BEGIN DATA EXCERPTS

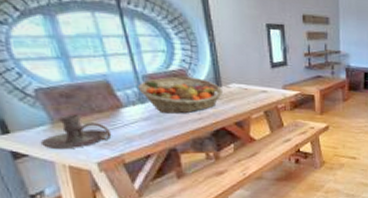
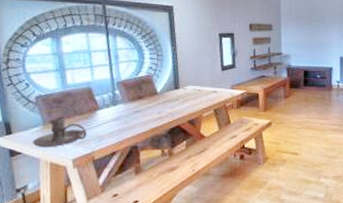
fruit basket: present [138,76,224,114] -> none [112,81,181,114]

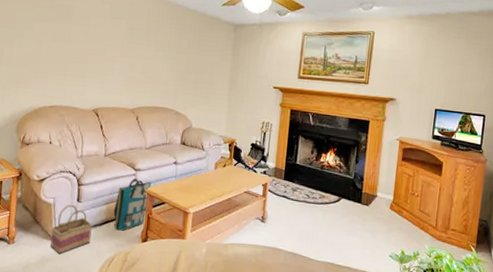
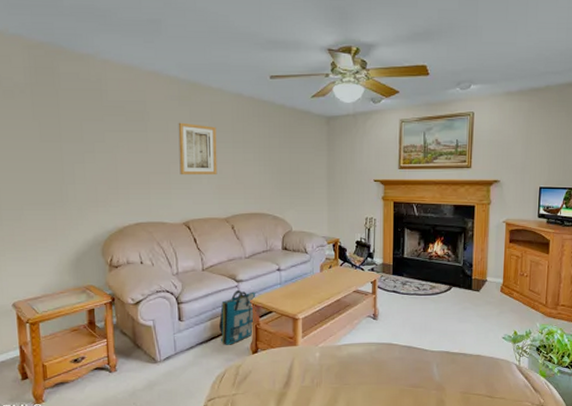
basket: present [50,204,92,255] -> none [154,324,198,377]
wall art: none [95,18,133,69] -> present [178,122,218,175]

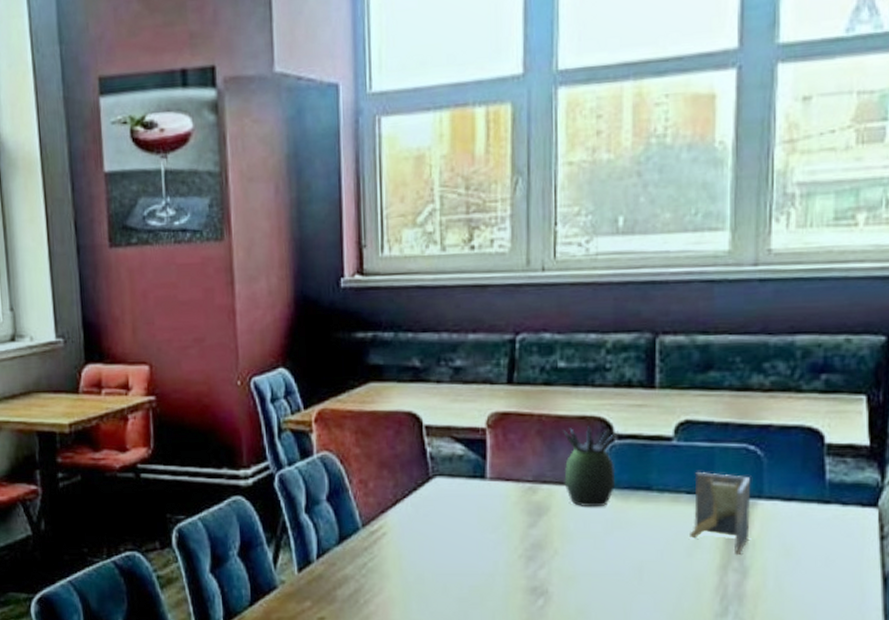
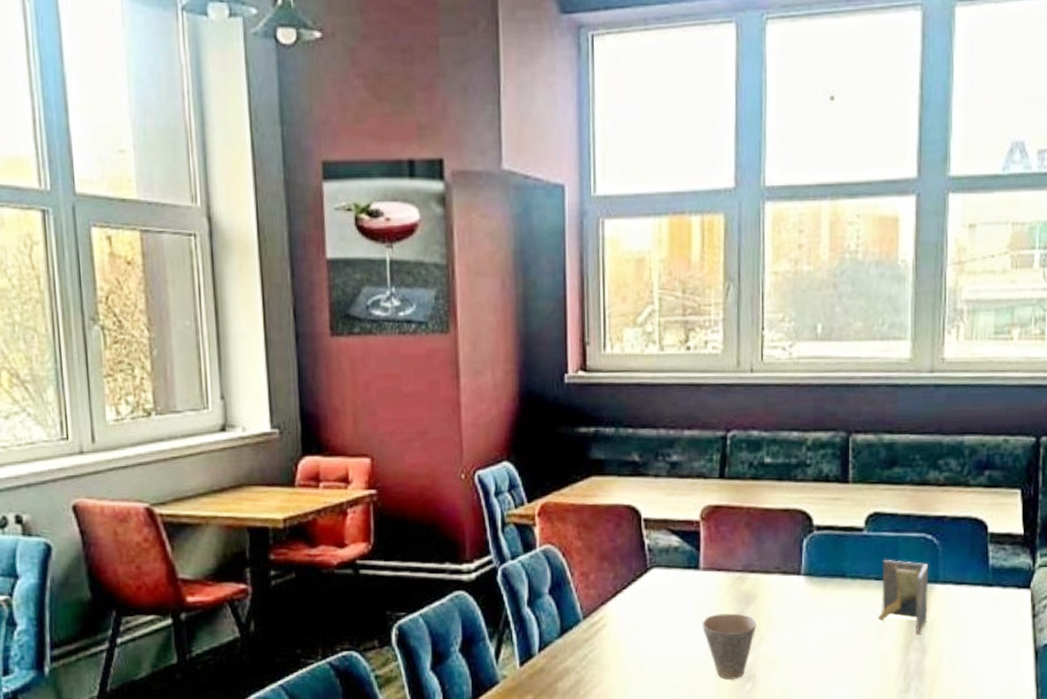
cup: none [489,525,549,594] -> present [702,613,757,679]
succulent plant: present [563,425,618,508] -> none [769,517,817,595]

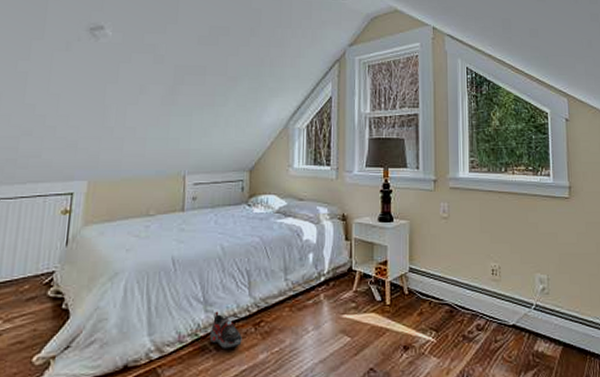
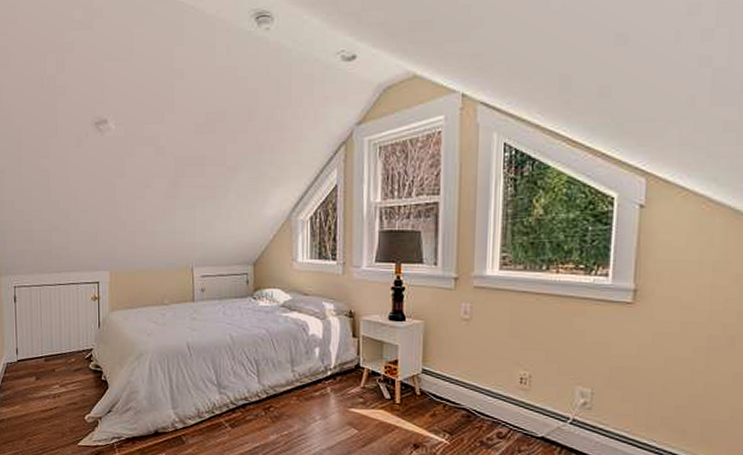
shoe: present [209,311,242,350] -> none [224,394,254,428]

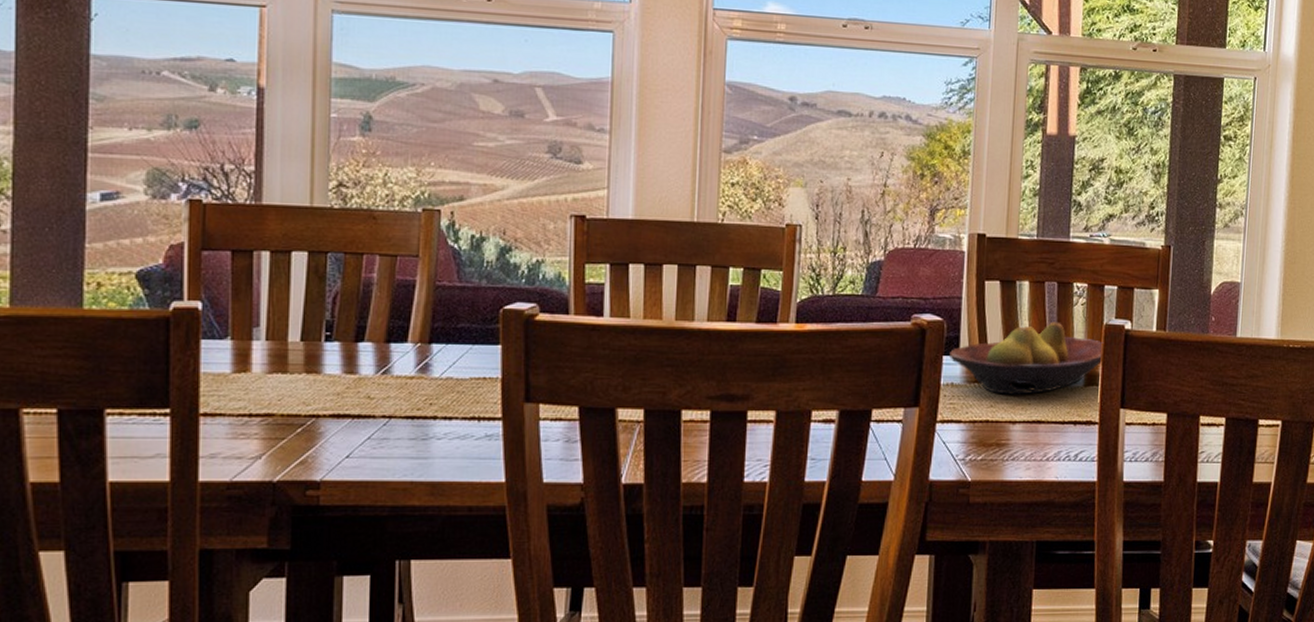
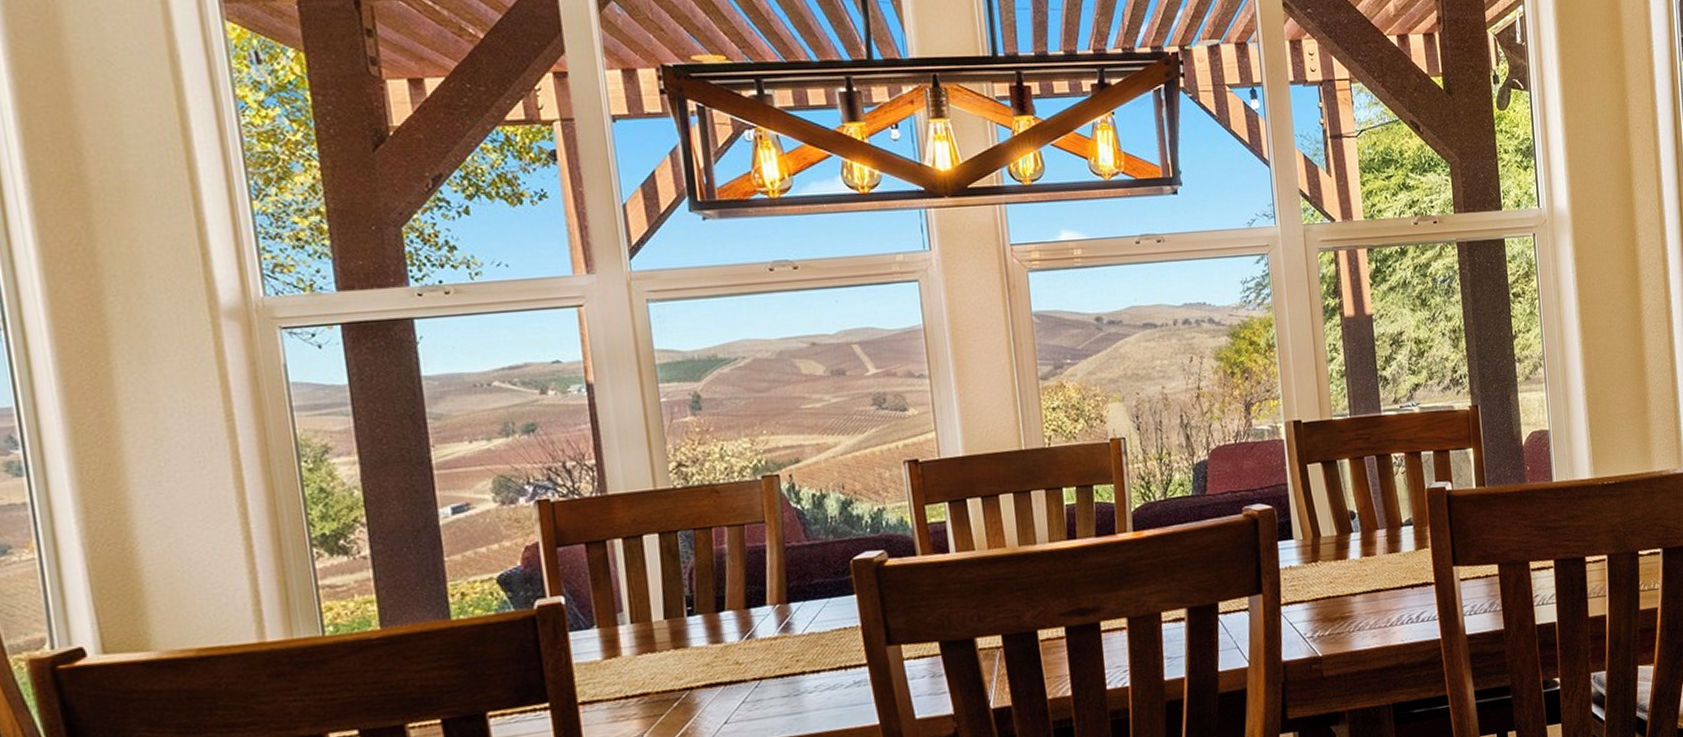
fruit bowl: present [950,321,1104,395] -> none [1284,493,1429,570]

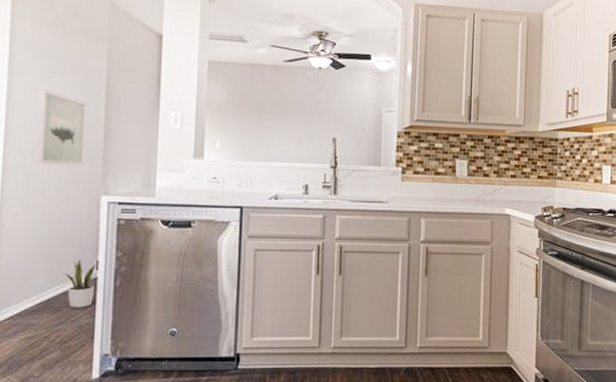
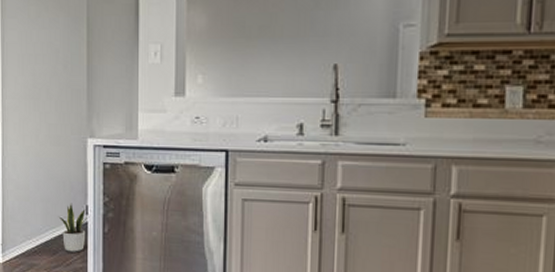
wall art: present [34,89,86,166] -> none [27,30,69,108]

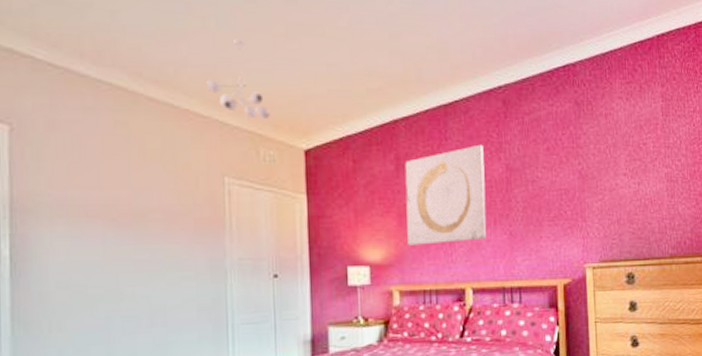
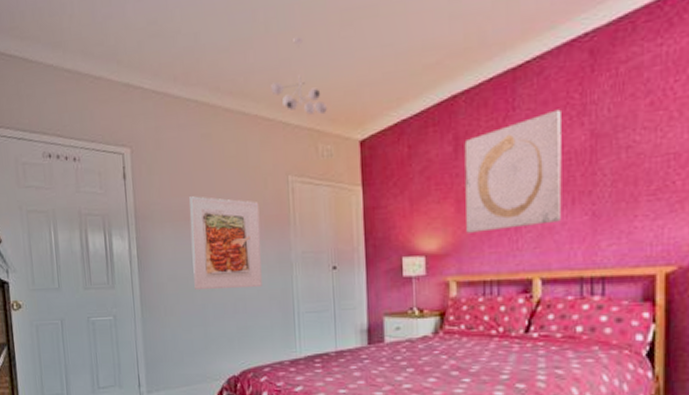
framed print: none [93,190,189,301] -> present [189,196,262,291]

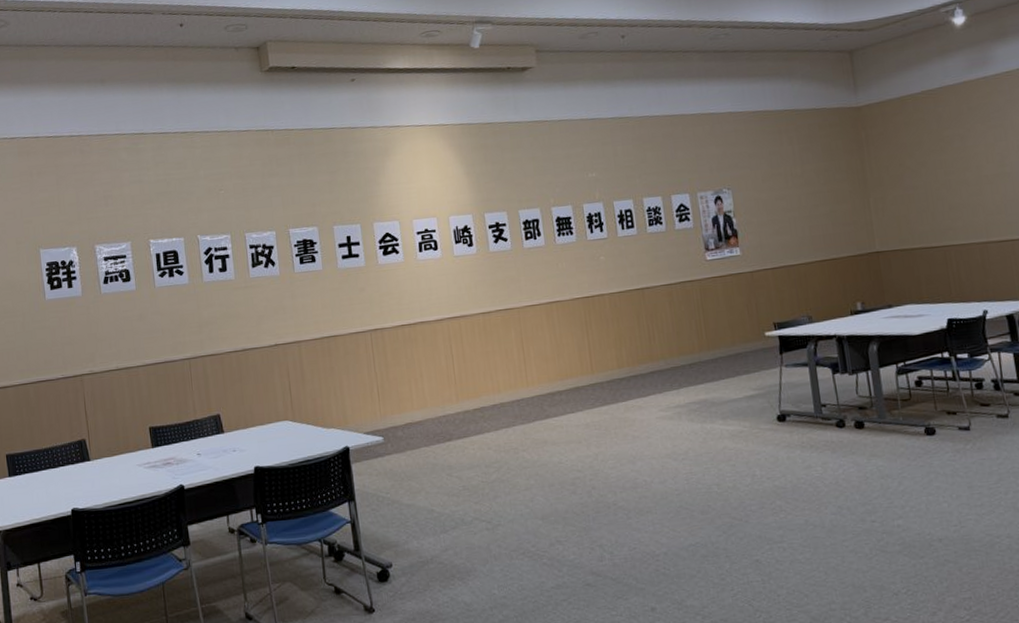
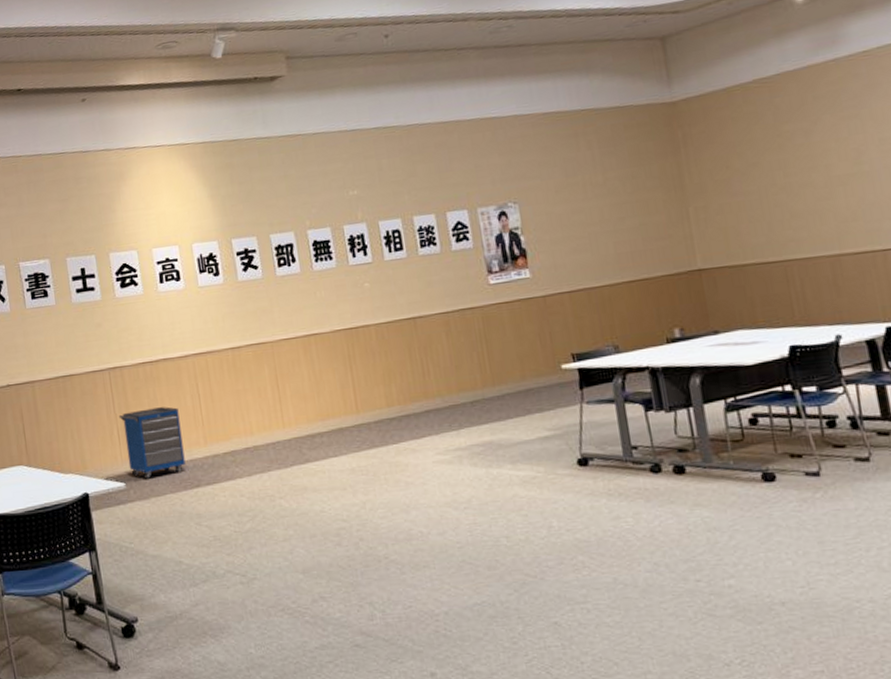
cabinet: none [378,366,439,434] -> present [118,406,186,480]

END DATA EXCERPTS

▶ [WHAT YOU SHOULD DO]:
How many lines of the entries hold the word "wall"? Respond with the number alone.

▶ [EXERCISE OUTPUT]:
2